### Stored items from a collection
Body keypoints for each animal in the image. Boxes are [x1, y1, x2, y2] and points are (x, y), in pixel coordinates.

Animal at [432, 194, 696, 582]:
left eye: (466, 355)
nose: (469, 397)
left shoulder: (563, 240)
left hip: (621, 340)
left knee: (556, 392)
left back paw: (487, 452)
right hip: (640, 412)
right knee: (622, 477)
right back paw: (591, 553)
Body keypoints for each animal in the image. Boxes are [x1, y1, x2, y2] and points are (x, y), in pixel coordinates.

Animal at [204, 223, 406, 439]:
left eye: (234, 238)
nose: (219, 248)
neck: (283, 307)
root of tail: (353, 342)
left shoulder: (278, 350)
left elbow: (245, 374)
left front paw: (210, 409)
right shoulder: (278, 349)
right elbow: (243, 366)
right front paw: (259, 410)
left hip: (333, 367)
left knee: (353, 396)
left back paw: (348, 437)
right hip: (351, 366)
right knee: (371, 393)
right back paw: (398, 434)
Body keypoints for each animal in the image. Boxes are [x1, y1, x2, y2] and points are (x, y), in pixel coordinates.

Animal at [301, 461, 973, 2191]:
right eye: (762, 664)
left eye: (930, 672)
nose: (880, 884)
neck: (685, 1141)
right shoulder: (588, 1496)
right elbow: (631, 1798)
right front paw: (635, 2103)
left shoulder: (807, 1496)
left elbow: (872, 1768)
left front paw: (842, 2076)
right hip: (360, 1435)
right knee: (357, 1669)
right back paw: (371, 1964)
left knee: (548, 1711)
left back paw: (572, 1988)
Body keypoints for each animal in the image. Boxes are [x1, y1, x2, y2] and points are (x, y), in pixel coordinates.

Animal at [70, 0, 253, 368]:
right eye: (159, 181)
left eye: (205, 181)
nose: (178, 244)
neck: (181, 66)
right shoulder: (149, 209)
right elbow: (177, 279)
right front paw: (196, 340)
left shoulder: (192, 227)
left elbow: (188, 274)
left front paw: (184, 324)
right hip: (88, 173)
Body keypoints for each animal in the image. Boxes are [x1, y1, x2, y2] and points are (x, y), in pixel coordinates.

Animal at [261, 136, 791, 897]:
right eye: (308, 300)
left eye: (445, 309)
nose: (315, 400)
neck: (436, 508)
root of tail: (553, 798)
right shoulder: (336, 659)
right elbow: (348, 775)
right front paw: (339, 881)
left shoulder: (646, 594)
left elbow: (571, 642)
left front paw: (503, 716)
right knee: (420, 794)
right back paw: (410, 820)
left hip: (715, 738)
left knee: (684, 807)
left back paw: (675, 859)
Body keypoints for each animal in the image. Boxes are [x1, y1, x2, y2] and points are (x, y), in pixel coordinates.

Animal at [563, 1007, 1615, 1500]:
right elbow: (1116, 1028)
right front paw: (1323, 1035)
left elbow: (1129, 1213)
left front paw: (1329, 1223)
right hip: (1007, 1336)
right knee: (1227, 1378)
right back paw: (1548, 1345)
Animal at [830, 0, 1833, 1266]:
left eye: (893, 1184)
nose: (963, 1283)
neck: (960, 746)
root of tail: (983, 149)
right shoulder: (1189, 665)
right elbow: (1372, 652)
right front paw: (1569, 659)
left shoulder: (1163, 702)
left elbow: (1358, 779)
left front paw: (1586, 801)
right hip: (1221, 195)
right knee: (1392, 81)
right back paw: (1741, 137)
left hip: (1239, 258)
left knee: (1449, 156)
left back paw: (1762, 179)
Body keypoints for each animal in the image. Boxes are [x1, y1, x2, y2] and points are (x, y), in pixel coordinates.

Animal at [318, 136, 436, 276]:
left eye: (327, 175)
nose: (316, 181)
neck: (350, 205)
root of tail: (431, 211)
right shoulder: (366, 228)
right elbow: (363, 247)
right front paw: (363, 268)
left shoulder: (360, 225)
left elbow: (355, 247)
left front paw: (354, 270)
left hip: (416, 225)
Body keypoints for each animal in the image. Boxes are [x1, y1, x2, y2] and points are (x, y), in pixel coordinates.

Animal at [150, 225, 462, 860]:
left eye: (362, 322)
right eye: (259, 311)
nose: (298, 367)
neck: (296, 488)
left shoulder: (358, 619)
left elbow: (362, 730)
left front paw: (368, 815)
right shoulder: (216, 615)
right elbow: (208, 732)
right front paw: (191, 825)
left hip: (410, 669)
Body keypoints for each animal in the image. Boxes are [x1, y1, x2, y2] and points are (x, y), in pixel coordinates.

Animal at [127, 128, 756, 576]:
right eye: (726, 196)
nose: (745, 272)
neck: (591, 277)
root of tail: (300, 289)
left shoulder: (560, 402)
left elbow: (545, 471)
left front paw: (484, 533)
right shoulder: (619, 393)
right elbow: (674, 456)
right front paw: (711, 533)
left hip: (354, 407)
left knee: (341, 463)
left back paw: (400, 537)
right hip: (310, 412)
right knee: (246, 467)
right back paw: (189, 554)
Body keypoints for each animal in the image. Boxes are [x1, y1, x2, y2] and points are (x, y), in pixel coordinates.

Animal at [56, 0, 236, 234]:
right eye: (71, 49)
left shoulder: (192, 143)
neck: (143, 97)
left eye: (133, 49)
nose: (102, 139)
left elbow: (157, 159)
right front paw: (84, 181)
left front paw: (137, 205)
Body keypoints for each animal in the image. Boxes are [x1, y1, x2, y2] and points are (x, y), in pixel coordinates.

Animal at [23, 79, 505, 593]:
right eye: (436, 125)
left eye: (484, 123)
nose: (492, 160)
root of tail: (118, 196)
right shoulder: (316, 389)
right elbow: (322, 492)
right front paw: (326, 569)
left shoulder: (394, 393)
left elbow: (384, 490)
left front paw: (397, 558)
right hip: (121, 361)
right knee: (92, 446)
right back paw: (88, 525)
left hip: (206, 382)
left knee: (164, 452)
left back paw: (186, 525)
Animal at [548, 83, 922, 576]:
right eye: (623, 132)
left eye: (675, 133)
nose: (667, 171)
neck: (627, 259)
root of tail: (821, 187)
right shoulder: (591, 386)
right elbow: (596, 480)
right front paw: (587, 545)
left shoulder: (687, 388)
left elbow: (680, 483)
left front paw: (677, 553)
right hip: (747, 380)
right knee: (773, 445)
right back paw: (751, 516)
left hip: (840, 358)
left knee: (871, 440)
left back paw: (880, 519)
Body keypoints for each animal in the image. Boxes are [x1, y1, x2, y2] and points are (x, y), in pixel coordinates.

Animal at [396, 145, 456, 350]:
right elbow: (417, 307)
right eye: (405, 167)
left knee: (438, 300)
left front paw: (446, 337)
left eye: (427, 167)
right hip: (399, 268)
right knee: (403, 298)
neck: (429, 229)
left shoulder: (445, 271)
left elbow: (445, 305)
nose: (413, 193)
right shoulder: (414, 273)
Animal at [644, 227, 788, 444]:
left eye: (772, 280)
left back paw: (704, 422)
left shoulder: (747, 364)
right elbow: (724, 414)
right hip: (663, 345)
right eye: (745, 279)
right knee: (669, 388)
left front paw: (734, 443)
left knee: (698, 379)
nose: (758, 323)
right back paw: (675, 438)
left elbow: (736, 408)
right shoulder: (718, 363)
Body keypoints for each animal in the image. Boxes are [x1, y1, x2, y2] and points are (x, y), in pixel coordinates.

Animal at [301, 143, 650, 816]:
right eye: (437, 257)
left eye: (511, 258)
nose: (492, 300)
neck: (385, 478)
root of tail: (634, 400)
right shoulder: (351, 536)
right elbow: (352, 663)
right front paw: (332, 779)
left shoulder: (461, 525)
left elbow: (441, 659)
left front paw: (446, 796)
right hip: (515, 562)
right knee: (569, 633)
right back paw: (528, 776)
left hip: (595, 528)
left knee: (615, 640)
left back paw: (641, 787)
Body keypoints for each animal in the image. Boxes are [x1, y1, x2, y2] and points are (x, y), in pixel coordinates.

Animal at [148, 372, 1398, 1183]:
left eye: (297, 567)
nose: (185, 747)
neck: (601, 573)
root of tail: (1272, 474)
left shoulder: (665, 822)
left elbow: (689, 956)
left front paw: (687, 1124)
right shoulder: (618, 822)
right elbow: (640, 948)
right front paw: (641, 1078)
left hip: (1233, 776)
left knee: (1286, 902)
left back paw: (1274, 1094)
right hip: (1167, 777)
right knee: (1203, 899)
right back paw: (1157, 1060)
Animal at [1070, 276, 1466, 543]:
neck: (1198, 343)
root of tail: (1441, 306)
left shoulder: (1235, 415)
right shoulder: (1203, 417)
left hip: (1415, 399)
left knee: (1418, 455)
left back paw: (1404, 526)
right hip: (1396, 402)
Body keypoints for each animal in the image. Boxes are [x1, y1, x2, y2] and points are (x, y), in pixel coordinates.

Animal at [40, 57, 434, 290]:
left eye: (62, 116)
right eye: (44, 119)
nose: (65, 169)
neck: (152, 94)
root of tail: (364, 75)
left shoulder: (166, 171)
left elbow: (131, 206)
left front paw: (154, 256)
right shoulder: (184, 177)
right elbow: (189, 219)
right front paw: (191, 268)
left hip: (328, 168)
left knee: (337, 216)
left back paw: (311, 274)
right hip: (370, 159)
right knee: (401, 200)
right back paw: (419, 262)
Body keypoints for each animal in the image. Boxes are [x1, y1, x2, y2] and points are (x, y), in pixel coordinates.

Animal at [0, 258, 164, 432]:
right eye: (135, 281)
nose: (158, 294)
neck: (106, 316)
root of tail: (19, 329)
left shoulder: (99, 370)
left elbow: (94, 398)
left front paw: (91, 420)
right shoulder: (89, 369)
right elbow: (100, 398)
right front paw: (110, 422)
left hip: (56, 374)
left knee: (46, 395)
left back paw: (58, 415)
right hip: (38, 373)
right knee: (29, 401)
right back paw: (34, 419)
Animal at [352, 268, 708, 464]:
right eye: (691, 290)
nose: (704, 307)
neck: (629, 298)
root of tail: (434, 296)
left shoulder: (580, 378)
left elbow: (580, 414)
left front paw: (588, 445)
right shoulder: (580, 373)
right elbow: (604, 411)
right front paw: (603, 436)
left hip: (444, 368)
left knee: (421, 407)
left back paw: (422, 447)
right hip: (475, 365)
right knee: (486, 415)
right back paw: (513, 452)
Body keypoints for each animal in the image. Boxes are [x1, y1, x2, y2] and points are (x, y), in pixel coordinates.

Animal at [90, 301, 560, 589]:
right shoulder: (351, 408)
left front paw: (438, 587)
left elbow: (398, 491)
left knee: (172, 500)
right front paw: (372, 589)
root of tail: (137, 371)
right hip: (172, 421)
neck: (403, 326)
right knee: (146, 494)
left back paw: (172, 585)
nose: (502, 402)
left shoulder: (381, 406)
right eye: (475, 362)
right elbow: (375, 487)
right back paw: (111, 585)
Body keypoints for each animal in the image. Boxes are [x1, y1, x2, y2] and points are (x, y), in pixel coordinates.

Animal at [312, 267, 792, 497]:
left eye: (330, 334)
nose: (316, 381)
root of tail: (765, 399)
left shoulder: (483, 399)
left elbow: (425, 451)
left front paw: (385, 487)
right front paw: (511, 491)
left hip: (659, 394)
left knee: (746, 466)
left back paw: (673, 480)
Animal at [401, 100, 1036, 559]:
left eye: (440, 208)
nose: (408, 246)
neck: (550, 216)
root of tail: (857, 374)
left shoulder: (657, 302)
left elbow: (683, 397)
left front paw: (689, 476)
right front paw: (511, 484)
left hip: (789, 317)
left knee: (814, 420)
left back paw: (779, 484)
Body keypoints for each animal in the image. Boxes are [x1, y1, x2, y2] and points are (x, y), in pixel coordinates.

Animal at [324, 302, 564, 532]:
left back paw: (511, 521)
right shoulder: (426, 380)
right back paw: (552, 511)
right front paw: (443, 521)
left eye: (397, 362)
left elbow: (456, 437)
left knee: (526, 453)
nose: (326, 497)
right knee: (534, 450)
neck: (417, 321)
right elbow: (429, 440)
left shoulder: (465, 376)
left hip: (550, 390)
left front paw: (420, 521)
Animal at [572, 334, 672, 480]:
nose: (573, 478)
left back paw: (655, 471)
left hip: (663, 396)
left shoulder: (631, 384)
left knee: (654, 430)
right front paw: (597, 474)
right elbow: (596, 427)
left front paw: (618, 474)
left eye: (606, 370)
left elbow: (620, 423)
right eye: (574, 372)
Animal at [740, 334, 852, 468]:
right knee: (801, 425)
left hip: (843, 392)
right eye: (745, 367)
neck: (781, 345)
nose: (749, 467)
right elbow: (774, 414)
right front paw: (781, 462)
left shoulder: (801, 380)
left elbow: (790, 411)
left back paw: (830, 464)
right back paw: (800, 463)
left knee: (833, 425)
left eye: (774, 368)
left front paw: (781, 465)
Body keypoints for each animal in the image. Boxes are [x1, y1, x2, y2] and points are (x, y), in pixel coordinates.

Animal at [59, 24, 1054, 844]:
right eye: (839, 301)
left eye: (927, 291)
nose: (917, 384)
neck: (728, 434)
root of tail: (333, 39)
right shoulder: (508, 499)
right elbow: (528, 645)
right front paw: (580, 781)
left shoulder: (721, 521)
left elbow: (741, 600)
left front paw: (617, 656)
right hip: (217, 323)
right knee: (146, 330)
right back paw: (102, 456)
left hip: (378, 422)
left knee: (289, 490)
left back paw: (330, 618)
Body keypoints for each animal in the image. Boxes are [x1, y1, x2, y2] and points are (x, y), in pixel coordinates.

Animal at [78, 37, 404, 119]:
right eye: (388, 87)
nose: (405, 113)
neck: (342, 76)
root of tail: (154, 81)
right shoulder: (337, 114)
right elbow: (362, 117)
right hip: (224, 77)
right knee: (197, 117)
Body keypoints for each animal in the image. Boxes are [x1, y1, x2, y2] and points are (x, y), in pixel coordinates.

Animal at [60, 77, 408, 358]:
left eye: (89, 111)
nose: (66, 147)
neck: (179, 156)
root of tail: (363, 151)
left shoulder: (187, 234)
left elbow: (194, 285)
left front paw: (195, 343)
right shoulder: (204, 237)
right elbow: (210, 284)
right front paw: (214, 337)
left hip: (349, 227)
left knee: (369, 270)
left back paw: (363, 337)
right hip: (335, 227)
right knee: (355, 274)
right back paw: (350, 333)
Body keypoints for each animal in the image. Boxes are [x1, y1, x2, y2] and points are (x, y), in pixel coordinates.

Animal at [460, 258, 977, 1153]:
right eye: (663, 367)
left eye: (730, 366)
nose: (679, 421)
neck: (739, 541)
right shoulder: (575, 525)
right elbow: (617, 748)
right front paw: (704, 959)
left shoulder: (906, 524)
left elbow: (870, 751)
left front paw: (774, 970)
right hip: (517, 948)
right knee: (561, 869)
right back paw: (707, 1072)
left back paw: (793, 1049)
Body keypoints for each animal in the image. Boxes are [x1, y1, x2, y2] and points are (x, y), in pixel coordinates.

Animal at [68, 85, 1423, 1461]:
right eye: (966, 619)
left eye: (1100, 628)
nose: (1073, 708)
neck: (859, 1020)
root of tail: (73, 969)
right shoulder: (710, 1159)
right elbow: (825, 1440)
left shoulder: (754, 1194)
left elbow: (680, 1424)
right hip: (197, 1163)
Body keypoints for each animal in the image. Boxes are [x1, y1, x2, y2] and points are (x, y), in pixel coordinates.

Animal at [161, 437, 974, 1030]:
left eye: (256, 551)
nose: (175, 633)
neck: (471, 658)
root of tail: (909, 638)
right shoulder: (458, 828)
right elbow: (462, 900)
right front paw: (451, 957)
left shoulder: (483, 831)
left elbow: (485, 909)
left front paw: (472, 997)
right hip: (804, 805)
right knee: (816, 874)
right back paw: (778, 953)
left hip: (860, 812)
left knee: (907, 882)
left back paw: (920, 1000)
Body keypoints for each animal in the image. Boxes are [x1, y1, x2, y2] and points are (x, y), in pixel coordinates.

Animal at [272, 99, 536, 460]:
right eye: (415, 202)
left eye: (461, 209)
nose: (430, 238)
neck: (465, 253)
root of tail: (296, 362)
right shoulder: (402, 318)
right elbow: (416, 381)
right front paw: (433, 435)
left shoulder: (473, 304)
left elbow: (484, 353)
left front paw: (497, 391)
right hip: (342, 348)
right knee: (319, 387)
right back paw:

### BRIEF
Of all the entries above, retype exactly the lines from the line with "right knee: (534, 450)" to the line with "right knee: (801, 425)", both included, and no others.

### OUTPUT
right knee: (534, 450)
neck: (417, 321)
right elbow: (429, 440)
left shoulder: (465, 376)
left hip: (550, 390)
left front paw: (420, 521)
Animal at [572, 334, 672, 480]:
nose: (573, 478)
left back paw: (655, 471)
left hip: (663, 396)
left shoulder: (631, 384)
left knee: (654, 430)
right front paw: (597, 474)
right elbow: (596, 427)
left front paw: (618, 474)
left eye: (606, 370)
left elbow: (620, 423)
right eye: (574, 372)
Animal at [740, 334, 852, 468]:
right knee: (801, 425)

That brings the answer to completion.